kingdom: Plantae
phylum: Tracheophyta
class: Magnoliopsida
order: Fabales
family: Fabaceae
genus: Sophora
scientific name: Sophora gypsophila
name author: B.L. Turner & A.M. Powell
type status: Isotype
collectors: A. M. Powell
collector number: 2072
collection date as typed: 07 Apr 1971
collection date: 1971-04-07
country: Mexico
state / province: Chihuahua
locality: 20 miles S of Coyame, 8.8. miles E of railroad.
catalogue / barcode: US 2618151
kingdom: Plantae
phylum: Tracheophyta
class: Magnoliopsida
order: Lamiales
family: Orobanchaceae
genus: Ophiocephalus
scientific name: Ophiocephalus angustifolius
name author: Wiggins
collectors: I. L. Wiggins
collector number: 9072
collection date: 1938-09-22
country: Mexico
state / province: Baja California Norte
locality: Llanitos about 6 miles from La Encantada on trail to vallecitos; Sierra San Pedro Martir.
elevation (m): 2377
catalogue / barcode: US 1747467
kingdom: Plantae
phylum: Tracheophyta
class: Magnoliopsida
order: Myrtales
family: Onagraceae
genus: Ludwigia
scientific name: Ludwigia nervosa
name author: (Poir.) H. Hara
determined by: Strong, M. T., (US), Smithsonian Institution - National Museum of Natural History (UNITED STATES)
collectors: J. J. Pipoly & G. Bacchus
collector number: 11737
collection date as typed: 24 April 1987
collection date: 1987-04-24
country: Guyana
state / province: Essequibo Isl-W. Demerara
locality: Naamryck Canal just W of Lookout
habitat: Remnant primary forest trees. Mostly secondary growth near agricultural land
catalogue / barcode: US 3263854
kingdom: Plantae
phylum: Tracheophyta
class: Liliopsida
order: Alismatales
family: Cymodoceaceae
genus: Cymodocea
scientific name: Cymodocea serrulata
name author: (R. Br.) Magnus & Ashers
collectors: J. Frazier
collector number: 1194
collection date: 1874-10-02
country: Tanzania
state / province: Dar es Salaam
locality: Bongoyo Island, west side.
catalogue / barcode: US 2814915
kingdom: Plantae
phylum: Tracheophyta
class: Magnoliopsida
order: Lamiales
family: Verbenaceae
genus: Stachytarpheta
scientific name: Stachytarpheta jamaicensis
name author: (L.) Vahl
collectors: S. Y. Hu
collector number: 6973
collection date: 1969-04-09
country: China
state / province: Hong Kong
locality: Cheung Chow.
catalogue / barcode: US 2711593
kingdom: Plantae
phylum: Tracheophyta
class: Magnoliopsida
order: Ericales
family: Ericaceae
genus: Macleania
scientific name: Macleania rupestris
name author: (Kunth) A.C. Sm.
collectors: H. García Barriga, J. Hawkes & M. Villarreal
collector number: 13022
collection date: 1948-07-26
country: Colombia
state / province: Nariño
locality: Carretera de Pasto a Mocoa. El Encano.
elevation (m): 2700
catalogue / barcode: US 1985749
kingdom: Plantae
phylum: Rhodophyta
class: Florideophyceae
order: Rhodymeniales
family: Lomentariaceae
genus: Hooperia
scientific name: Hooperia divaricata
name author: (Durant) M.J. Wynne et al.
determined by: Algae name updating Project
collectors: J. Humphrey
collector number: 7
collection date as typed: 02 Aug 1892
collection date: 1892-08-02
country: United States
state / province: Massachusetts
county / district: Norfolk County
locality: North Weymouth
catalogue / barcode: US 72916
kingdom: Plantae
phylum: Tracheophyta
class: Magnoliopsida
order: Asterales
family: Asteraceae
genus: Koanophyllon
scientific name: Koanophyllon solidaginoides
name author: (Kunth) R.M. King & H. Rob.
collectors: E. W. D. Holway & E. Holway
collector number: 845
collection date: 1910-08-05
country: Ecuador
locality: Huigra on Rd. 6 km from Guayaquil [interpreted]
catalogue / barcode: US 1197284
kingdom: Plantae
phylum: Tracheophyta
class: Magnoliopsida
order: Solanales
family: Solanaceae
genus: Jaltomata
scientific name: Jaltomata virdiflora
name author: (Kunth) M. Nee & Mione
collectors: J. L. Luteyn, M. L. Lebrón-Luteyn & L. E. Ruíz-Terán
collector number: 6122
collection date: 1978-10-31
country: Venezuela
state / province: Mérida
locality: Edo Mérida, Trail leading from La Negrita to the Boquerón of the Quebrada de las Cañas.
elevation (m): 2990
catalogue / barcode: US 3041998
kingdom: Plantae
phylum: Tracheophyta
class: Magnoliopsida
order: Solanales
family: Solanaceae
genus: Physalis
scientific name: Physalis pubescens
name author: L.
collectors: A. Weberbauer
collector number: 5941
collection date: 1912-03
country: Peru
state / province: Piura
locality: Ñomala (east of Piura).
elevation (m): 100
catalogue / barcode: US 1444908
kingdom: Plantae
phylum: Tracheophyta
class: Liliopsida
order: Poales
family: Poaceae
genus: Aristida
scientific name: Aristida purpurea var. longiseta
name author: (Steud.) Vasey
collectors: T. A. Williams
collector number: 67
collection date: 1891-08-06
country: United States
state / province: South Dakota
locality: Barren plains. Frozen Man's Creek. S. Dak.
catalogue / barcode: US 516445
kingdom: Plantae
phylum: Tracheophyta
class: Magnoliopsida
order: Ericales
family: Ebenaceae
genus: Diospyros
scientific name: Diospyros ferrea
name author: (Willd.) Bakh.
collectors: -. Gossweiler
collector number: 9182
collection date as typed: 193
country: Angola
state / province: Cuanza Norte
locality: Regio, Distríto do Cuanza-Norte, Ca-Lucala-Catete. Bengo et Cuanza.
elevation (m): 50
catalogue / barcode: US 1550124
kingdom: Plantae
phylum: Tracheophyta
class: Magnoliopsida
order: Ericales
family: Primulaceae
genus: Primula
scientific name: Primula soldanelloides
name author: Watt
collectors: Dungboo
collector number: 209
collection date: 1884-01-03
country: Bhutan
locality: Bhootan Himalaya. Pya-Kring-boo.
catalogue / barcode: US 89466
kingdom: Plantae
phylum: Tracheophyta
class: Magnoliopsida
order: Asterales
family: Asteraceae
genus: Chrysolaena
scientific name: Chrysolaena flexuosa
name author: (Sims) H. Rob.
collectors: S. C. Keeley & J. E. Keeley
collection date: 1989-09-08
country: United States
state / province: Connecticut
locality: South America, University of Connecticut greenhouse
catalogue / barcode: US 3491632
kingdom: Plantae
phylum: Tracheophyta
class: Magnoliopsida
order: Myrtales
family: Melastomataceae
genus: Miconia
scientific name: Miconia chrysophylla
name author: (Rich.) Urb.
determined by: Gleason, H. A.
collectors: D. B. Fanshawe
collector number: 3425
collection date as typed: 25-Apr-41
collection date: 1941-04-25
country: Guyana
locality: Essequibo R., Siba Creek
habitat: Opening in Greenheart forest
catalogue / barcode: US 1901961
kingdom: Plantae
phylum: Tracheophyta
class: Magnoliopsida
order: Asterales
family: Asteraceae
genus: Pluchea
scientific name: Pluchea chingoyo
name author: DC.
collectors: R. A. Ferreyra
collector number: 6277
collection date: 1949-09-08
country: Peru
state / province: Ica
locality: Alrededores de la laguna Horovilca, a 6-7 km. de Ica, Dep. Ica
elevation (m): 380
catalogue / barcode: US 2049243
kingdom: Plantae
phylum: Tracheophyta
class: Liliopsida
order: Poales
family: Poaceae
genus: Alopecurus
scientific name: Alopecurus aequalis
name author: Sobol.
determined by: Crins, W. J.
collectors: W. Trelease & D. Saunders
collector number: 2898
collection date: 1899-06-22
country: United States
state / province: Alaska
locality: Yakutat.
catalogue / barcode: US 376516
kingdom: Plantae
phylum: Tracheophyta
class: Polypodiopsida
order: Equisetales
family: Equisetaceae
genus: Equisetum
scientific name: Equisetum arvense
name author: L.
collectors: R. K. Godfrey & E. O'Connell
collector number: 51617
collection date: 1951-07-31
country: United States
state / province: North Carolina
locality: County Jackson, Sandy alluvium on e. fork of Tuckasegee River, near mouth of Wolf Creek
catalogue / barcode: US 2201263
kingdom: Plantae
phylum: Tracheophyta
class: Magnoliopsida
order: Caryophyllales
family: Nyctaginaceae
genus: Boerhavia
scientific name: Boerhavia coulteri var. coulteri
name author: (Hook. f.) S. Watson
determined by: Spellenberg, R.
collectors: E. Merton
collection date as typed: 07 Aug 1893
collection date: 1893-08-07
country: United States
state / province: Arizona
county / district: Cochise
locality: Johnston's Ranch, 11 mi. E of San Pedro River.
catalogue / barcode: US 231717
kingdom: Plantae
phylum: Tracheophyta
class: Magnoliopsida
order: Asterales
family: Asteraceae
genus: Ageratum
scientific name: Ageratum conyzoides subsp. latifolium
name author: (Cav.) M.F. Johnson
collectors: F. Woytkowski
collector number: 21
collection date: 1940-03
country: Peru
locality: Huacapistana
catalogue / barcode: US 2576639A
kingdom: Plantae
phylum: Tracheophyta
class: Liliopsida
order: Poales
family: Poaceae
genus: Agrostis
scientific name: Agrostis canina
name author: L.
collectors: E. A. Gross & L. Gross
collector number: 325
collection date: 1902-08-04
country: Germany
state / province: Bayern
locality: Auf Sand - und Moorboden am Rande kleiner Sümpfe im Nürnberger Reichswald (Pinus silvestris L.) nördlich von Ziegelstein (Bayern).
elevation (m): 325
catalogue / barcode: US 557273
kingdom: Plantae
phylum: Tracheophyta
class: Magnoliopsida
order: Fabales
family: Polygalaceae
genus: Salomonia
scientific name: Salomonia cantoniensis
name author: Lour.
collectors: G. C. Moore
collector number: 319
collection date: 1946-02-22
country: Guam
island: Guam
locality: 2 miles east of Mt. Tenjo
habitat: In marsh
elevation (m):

+++++

Rewrite everything in the data above from the line containing "genus: Cymodocea" down to the line containing "catalogue / barcode: US 2814915", putting "site" in place of "locality" and keeping every other part the same.

genus: Cymodocea
scientific name: Cymodocea serrulata
name author: (R. Br.) Magnus & Ashers
collectors: J. Frazier
collector number: 1194
collection date: 1874-10-02
country: Tanzania
state / province: Dar es Salaam
site: Bongoyo Island, west side.
catalogue / barcode: US 2814915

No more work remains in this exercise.